- Specialty: Pulmonology

= Acute chest syndrome =

Potentially lethal blockage of lung vasculature in sickle cell anaemia

Acute chest syndrome is a vaso-occlusive crisis of the pulmonary vasculature commonly seen in people with sickle cell anemia. This condition commonly manifests with a new opacification of the lung(s) on a chest x-ray.

==Signs and symptoms==
The crisis is a common complication in sickle-cell patients and can be associated with one or more symptoms including fever, cough, excruciating pain, sputum production, shortness of breath, or low oxygen levels.

==Various Etiologies==
Acute chest syndrome is often precipitated by a lung infection, and the resulting inflammation and loss of oxygen saturation leads to further sickling of red cells, thus exacerbating pulmonary and systemic hypoxemia, sickling, and vaso-occlusion.

In addition to lung infection as a possible etiology of acute chest syndrome, bone marrow fat embolism, atelectasis, pulmonary edema, or sickle cell aggregation in the intrapulmonary vasculature can precipitate acute chest syndrome. While the instigating factor may not be readily apparent at onset, one distinctive lab value that may set acute chest syndrome from various other causes include a precipitous drop in hemoglobin way below the patient's baseline.

==Diagnosis==
The diagnosis of acute chest syndrome is made difficult by its similarity in presentation with pneumonia. Both may present with a new opacification of the lung on chest x-ray. The presence of fevers, low oxygen levels in the blood, increased respiratory rate, chest pain, and cough are also common in acute chest syndrome. Diagnostic workup includes chest x-ray, complete cell count, reticulocyte count, ECG, and blood and sputum cultures. Patients may also require additional blood tests or imaging (e.g. a CT scan) to exclude a heart attack or other pulmonary pathology.

==Prevention==
Hydroxyurea is a medication that can help to prevent acute chest syndrome. It may cause a low white blood cell count, which can predispose the person to some types of infection.

==Treatment==
Broad spectrum antibiotics to cover common infections such as Streptococcus pneumoniae and mycoplasma, pain control, and blood transfusion. Acute chest syndrome is an indication for exchange transfusion.

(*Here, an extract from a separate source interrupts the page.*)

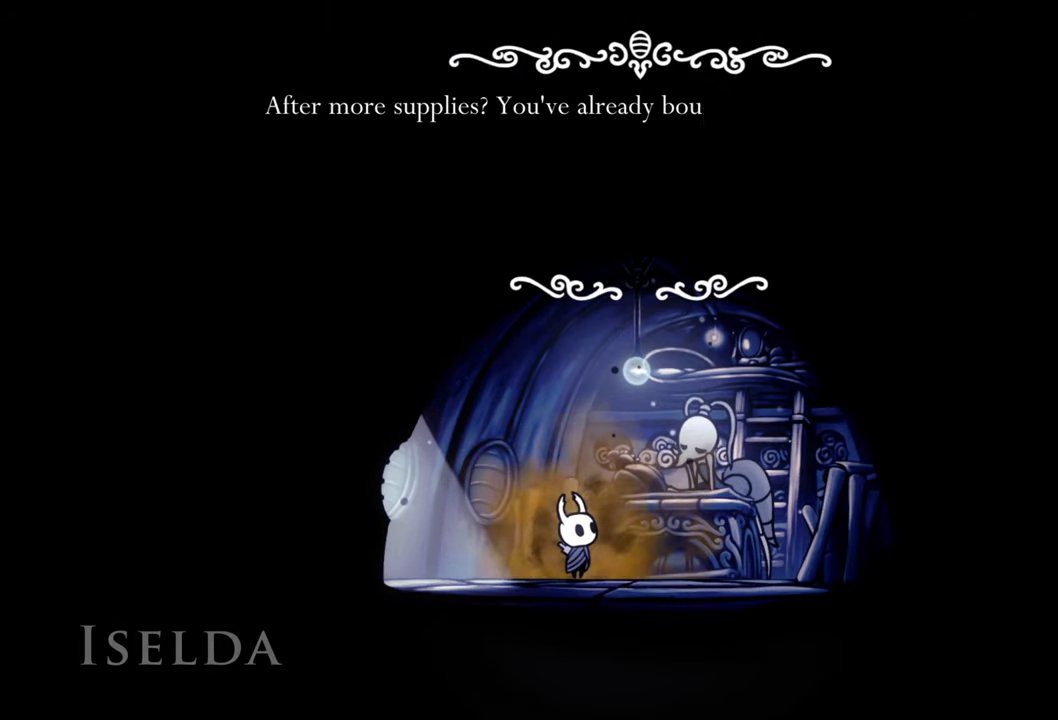
{"buttons": [], "events": []}
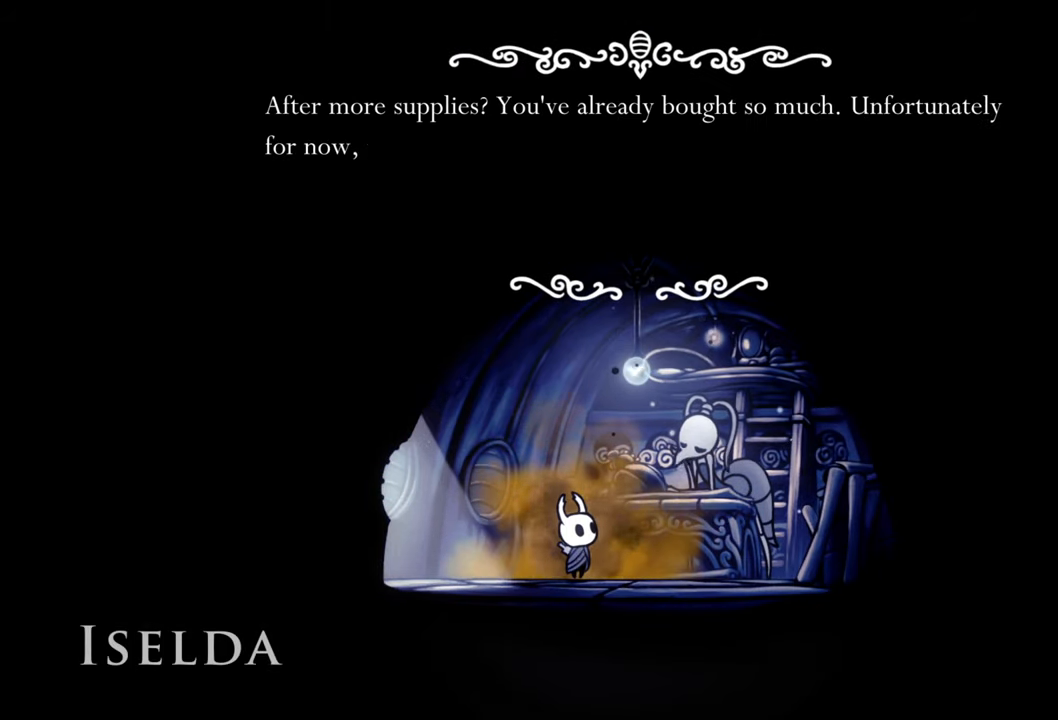
{"buttons": ["A"], "events": [[40, "A", "down"], [200, "A", "up"], [300, "A", "down"], [400, "A", "up"], [500, "A", "down"]]}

Bronchodilators may be useful but have not been well studied.

==Complications==
Complications associated with acute chest syndrome can be delineated into acute and chronic acute chest syndrome complications. Acute complications include respiratory failure, altered mental status, seizures, stroke, intrapulmonary hemolysis, and multi-system organ failure. Chronic complications from recurring acute chest syndrome include cor pulmonale, pulmonary hypertension, chronic sickle lung disease, and restrictive pulmonary function.

==Prognosis==
It may result in death, and it is one of the most common causes of death for people with sickle cell anemia.